Sunday, February 17, 2013

Forever House (#3)

Saturday 9th February, 2013
Sifting mesh & dirt pile covered in iron to keep grass down
The one full day I had last visit was quite productive - even without the cement (mud) mixer. The old corrugated iron I'd laid around the digging site killed the grass and stopped more growing which made life much easier. The sifting mesh was in tact (sometimes it can be disrupted by unwelcome cows that randomly wander wherever they want to go on the farm). My tools were as I had left them; the wheelbarrow, crowbar, shovel, and a couple of mattocks. I brought out my docking station that Jeff bought me for my last birthday - I can Bluetooth my phone to it, and so had music to work by all day. That was very lovely.

Before I could start digging I had to shovel the previous pile of dug dirt into the house. Sounds ridiculous, but I thought it through and trust me it was the best place to store the dirt for the next time I'll mud. Those random cows had spread it all about on the outside of the house. Next time I go out I'll set the mixer up inside and barrow the mud everywhere it needs to go internally. It is a worksite...
It's been a worksite for nine years. I have invested huge effort, good money, and some big experiences in this place, as have my kids. My second family is here - ten years in a community and your life and those of the other shareholders are indelibly linked. They are like relatives, because you don't get to choose them!
Lifting the tank onto the trailer to transport to my share

Preparing the site for the tank
The hardworkers: Pete, Jess, Billy, Susan, Meegs, Jeff and me
I shoveled the pile then dug and sifted another just as big, and shoveled that in on top of the other. The barrow goes in under the sifting mesh. I crowbar around the edges of the digging hole and then shovel the dirt on to the mesh. I bang that with the shovel until there is only rocks left - which I push off onto another bit of corrugated iron on the ground, and then barrow the load to the front of the house and tip it out. I've dug a lot of dirt and although there can be long gaps in between, its always satisfying to get back into the rhythm. Once I'd had enough of that I got a forty-four gallon drum of water set up alongside the dirt. I thought a metal drum might not be a good idea - it will sit rusting till next time I am here. There has been a blue plastic drum sitting by the digging pile for a long time - I think my cousin Jess might have left it here when he and Kat moved back to town. It was full of lime and water - which is part of the mudding process at some point - to do with rendering the walls. I tipped it over - with quite some effort - and scooped all the lime out. I set it up inside and got to filling it with water. Some time ago with the help of a group of friends, a twenty thousand litre tank was dragged down from where Jess and Kat had been building their place. They had given up the idea for various reasons, and sold off the infrastructure to those of us who were interested. We set the tank up at the corner of the house, and it is permanently full of water - at this stage it hardly every gets used.

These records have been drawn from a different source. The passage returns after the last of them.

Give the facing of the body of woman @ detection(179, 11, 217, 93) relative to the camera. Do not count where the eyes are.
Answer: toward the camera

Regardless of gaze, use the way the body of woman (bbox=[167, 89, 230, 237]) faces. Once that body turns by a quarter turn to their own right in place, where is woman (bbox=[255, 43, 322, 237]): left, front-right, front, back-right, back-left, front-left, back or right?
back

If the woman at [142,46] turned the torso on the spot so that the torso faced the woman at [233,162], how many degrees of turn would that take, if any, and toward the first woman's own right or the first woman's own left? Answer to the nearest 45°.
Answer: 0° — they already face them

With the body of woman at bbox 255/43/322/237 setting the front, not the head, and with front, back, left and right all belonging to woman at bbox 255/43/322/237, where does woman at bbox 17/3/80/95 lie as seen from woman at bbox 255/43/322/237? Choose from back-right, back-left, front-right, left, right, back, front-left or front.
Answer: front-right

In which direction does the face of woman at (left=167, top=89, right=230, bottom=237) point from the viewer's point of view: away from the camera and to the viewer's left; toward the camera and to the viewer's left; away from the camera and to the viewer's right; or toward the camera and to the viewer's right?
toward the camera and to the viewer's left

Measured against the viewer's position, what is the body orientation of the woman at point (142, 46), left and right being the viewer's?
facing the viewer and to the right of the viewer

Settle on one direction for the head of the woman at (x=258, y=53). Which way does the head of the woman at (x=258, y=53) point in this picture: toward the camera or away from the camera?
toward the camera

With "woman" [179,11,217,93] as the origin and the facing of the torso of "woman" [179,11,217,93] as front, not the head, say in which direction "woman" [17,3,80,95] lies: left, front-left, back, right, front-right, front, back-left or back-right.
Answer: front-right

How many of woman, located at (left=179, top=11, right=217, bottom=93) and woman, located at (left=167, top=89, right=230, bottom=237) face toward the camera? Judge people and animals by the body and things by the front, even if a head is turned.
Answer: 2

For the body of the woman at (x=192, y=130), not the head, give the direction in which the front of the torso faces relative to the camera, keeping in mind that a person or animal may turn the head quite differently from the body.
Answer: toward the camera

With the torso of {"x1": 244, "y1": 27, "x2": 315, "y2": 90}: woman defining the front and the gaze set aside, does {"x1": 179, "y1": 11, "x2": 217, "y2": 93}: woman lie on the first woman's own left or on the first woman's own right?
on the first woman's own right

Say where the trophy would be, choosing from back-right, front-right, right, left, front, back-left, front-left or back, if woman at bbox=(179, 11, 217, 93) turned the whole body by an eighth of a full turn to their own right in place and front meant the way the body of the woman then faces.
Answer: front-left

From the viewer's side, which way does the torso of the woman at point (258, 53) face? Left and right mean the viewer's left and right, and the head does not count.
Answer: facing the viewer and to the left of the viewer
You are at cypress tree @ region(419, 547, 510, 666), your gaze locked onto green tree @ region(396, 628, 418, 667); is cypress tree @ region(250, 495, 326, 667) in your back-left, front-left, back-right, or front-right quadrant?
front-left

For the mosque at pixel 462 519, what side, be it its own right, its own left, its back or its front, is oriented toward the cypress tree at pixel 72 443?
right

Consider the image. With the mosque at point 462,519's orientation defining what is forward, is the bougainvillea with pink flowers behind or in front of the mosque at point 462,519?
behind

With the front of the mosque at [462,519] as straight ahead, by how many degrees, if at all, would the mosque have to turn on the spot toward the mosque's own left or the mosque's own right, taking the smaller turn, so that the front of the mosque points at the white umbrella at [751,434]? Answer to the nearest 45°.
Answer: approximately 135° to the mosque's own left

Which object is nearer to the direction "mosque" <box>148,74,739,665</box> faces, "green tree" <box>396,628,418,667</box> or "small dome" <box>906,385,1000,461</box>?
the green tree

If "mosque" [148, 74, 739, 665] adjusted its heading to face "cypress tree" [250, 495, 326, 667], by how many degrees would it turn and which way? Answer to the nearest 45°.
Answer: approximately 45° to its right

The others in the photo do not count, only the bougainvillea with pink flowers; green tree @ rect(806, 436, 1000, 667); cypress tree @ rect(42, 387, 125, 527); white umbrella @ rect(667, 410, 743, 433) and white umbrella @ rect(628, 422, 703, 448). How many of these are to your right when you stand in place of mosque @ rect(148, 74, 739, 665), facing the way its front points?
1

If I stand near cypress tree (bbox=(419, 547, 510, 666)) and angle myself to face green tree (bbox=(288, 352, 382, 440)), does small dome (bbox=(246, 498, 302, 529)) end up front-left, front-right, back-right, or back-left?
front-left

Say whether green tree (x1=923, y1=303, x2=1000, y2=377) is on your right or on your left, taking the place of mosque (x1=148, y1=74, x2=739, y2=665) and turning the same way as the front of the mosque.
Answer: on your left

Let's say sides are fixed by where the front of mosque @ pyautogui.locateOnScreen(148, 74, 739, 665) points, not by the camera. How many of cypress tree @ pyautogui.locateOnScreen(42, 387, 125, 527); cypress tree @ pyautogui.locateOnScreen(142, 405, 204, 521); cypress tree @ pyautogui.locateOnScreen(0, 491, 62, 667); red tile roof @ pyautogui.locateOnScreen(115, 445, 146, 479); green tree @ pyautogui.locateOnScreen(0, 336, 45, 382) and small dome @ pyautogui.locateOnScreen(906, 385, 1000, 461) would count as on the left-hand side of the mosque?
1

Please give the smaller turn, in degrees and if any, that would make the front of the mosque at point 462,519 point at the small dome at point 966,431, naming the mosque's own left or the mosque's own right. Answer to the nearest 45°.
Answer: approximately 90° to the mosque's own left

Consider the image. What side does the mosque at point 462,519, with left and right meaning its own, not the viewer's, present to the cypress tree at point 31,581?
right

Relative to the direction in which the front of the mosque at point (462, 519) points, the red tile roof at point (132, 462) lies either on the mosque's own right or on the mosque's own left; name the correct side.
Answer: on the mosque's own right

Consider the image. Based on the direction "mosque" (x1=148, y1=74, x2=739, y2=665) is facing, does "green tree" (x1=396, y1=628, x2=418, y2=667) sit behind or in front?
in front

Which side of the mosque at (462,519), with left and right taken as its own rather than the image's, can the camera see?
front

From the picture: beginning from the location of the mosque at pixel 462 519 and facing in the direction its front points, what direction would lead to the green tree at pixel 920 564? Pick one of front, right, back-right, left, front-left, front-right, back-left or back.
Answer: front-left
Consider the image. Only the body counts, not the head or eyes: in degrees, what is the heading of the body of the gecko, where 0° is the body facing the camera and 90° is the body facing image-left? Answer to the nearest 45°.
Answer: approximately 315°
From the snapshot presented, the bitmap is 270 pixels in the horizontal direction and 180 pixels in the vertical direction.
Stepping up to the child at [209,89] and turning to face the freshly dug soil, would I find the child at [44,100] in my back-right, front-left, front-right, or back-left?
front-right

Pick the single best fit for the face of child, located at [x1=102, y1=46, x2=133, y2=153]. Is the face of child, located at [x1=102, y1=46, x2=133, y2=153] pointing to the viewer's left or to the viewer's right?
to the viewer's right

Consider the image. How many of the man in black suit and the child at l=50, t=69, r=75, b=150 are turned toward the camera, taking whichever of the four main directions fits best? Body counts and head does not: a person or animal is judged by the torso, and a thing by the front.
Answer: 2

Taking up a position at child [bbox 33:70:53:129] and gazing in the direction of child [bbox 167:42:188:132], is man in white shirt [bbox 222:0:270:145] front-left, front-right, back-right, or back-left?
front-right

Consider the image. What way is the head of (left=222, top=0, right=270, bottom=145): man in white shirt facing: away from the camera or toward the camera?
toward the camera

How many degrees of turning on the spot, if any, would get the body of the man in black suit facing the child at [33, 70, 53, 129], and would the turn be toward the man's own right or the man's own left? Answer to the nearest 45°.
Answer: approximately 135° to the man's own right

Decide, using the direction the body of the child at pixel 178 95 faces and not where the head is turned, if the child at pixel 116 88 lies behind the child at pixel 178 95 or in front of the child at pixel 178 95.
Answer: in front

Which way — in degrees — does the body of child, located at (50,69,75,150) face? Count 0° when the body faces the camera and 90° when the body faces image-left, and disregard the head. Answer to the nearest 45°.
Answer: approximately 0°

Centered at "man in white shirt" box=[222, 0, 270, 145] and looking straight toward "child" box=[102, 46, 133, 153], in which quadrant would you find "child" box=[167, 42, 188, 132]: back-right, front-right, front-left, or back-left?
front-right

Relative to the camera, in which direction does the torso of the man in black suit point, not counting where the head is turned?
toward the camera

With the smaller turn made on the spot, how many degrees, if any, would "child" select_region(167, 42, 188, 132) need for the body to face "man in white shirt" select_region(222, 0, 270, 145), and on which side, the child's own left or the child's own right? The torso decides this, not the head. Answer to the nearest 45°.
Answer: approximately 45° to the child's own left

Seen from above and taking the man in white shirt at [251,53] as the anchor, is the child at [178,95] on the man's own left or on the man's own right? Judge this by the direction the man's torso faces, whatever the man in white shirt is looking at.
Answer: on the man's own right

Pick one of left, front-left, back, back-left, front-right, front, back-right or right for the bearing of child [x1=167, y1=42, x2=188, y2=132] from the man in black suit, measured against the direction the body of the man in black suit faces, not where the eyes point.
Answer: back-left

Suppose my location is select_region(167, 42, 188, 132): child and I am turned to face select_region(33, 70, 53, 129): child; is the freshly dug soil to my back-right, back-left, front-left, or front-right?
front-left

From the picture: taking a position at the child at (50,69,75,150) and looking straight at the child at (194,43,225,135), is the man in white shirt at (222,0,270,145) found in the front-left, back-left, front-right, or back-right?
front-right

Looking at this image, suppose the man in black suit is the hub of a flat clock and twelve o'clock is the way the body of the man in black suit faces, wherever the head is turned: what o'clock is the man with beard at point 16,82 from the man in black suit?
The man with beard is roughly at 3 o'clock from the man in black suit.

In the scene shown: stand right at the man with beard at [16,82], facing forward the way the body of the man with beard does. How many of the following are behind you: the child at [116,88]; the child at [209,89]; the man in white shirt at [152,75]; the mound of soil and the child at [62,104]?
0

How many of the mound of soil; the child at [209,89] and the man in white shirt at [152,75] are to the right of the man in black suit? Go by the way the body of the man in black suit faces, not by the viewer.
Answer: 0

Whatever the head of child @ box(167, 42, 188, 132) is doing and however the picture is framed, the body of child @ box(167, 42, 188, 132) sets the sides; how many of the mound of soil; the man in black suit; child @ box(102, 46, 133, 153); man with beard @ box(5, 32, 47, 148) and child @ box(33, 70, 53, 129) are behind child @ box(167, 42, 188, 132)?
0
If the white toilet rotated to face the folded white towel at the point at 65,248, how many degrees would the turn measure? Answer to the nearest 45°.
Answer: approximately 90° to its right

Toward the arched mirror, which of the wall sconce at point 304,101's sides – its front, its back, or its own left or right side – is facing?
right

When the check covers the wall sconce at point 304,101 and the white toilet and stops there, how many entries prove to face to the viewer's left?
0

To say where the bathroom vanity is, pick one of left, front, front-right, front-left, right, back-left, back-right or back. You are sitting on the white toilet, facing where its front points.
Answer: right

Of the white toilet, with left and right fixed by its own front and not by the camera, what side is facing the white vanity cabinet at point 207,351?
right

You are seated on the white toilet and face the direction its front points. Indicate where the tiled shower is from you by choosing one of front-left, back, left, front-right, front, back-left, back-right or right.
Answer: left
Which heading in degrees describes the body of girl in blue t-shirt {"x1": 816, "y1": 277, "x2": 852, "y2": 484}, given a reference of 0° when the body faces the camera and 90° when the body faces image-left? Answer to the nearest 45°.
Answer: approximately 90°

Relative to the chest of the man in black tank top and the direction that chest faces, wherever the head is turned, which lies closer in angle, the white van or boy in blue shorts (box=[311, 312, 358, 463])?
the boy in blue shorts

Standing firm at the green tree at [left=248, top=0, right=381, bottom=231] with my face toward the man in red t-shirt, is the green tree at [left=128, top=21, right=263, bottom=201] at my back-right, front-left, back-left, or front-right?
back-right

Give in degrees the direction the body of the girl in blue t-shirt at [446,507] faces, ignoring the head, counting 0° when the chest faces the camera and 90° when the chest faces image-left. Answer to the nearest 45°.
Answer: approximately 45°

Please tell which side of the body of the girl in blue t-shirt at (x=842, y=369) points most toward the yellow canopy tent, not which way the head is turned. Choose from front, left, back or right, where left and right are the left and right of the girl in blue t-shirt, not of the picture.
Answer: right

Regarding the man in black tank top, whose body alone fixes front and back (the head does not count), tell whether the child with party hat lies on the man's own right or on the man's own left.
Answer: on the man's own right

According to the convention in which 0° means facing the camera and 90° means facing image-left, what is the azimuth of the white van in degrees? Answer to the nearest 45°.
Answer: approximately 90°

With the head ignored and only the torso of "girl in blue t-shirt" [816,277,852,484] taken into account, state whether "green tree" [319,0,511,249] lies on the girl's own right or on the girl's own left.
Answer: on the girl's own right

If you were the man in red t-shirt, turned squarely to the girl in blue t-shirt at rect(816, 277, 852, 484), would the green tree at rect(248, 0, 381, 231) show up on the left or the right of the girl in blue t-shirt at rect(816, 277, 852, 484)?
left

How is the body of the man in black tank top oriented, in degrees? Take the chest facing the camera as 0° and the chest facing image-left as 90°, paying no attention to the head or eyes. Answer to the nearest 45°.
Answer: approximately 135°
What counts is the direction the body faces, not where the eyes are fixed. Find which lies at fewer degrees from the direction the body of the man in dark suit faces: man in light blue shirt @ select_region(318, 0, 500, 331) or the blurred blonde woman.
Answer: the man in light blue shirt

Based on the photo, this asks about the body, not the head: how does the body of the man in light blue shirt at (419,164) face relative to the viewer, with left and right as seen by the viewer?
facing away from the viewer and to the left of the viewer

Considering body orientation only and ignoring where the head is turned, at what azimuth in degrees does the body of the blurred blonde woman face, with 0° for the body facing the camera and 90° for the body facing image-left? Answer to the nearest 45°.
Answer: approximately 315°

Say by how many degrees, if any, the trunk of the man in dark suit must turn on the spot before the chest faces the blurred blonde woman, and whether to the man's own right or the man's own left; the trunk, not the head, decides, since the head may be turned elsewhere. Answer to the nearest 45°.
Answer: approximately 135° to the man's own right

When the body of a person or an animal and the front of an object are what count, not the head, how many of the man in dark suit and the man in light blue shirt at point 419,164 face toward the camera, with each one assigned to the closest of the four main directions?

To fill the forty four it took twenty trips with a full bucket up hill. Told you the exercise is good. And to complete the day's work, I started on the straw. I moved the straw chopping station from where it has always been up in the corner of what will be the main bedroom, down into the loungeroom alongside the dirt and water. I filled a metal forty four with chopped straw. Using a very rusty and blunt sithe of some kind - reminder to self - bring a decent axe next time.

No need to go and collect sand from down at the river, I already have a good few containers full. Pretty happy with that several hours of work - started at ten, finished at four - and the stash of materials I have means I can just get on with mudding next visit. I am aiming for that to be on the Saturday 2nd March.

Time for a swim in the river - a bath as much as a swim. Fresh river water, deep wide and long enough at our swimming hole to swim over a hundred metres.